Read DB or DR again and see if it really suggested bringing suspected OM over and accusing the two of an affair. That was a really incredibly bad idea. Do you have any proof that there's anything other than a friendship there? No, you don't.
You need to stop snooping on her immediately because it's making you irrational. You need to think about whether an EA or a PA is a dealbreaker for you. Most of us start out saying obviously yes it is, but over time we begin to see how we played a major role in the breakdown of our marriage and the black and white become blurred. We learn empathy and forgiveness and humility. So think about whether it matters before you snoop again.

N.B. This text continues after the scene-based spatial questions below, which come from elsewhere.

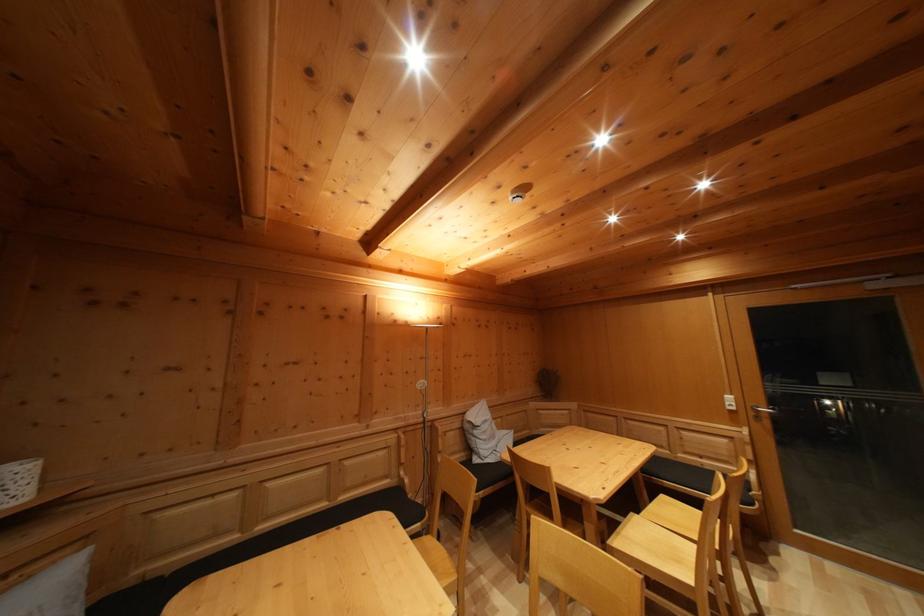
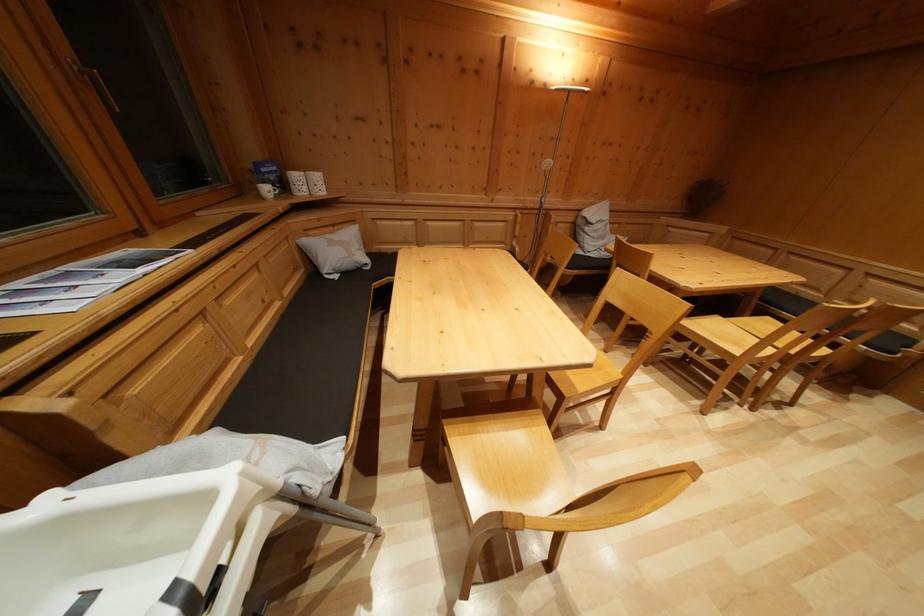
Locate, in the second image, the point that corresponds to (684,568) in the first image.

(743, 352)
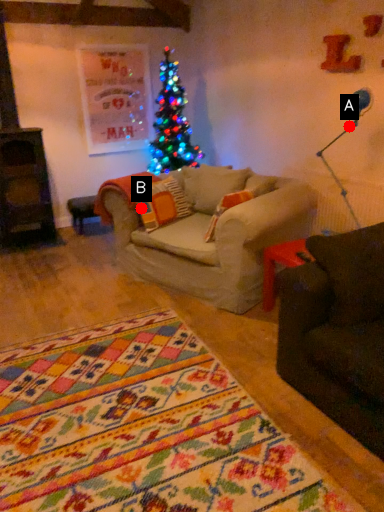
Question: Two points are circled on the image, labeled by A and B beside each circle. Which point is closer to the camera taking this photo?

Choices:
 (A) A is closer
 (B) B is closer

Answer: (A)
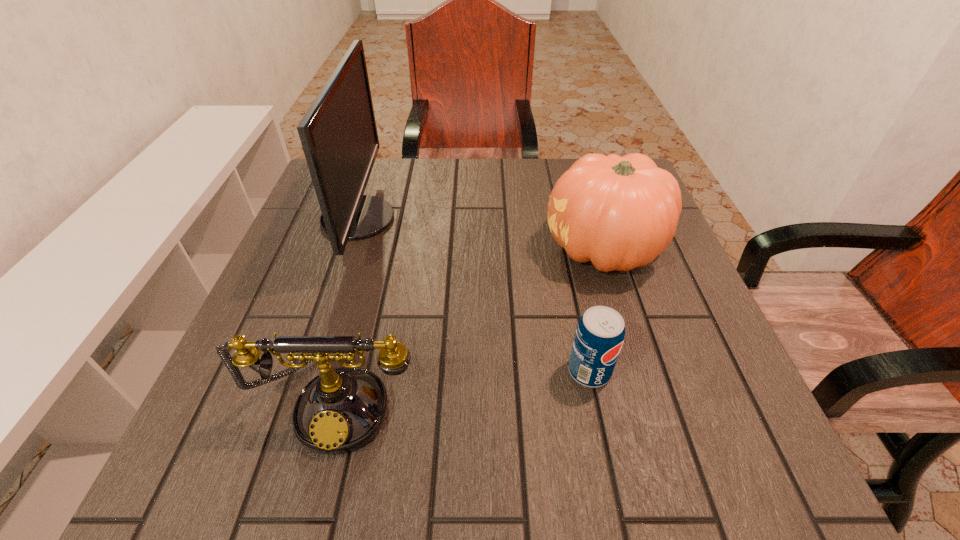
Where is `free spot between the telephone and the monitor`? This screenshot has width=960, height=540. free spot between the telephone and the monitor is located at coordinates (348, 309).

The height and width of the screenshot is (540, 960). I want to click on object that can be found as the second closest to the pumpkin, so click(341, 410).

Where is `the second closest object to the shortest object`? The height and width of the screenshot is (540, 960). the second closest object to the shortest object is located at coordinates (341, 410).

I want to click on free spot that satisfies the following two spatial constraints: 1. on the screen side of the tallest object; 2. on the left side of the pop, so click(x=307, y=371).

This screenshot has width=960, height=540. Identify the location of blank space that satisfies the following two spatial constraints: 1. on the carved face of the pumpkin; 2. on the dial of the telephone. (651, 400).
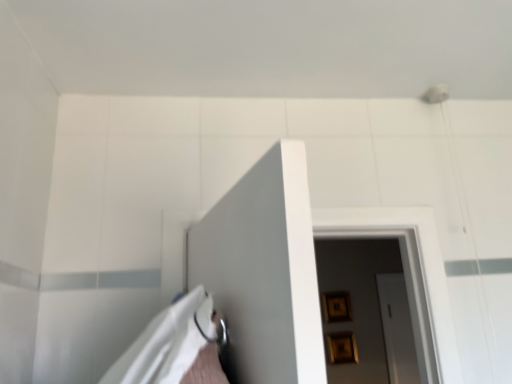
Question: Considering the positions of wooden picture frame at center, positioned as the 2th picture frame in top-to-bottom order, and gold metallic picture frame at upper center, the 1th picture frame from the top, in the image, is wooden picture frame at center, positioned as the 2th picture frame in top-to-bottom order, taller or shorter than gold metallic picture frame at upper center, the 1th picture frame from the top,?

Choices:
 (A) tall
 (B) short

Answer: (B)

Question: Would you say wooden picture frame at center, the 1th picture frame in the bottom-to-top sequence, is inside or outside gold metallic picture frame at upper center, the 1th picture frame from the top?

Choices:
 (A) outside
 (B) inside

Answer: (A)

Question: From a real-world perspective, is wooden picture frame at center, positioned as the 2th picture frame in top-to-bottom order, above or below gold metallic picture frame at upper center, the 2th picture frame positioned from the bottom?

Choices:
 (A) below
 (B) above

Answer: (A)

Question: In terms of width, does gold metallic picture frame at upper center, the 2th picture frame positioned from the bottom, look wider or thinner when compared to wooden picture frame at center, the 1th picture frame in the bottom-to-top sequence?

Choices:
 (A) wide
 (B) thin

Answer: (B)

Question: Considering the positions of gold metallic picture frame at upper center, the 1th picture frame from the top, and wooden picture frame at center, the 1th picture frame in the bottom-to-top sequence, in the image, is gold metallic picture frame at upper center, the 1th picture frame from the top, bigger or smaller than wooden picture frame at center, the 1th picture frame in the bottom-to-top sequence,?

Choices:
 (A) small
 (B) big

Answer: (A)

Question: Considering their positions, is gold metallic picture frame at upper center, the 2th picture frame positioned from the bottom, located in front of or behind wooden picture frame at center, positioned as the 2th picture frame in top-to-bottom order?

Choices:
 (A) front
 (B) behind

Answer: (B)

Question: Based on their positions, is gold metallic picture frame at upper center, the 2th picture frame positioned from the bottom, located to the left or right of wooden picture frame at center, positioned as the 2th picture frame in top-to-bottom order?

Tell us what your current situation is. Has your W asked for a divorce? What is good in your marriage, and what is not good? What complaints does your W have about your marriage and about you? Do any of them ring true to you?
An angry spouse will say or think anything to justify getting out of the marriage, so there may be a lot of extra complaints that are just stuffing, but at the essence there is something that is wrong with your marriage and you need to find out where it involves you and fix you.
Others will come with good advice for you. Stay with us, keep posting, tell us more. Try to calm down and don't make things worse.
Adinva 51, S20, S18 M24 total 6/15/11-12/1/12 From IDLY to H moving out 9/15/15-3/7/17 From negotiating SA to final D at age 50 5/8/17-now: New relationship with an old friend __ Happiness is a warm puppy.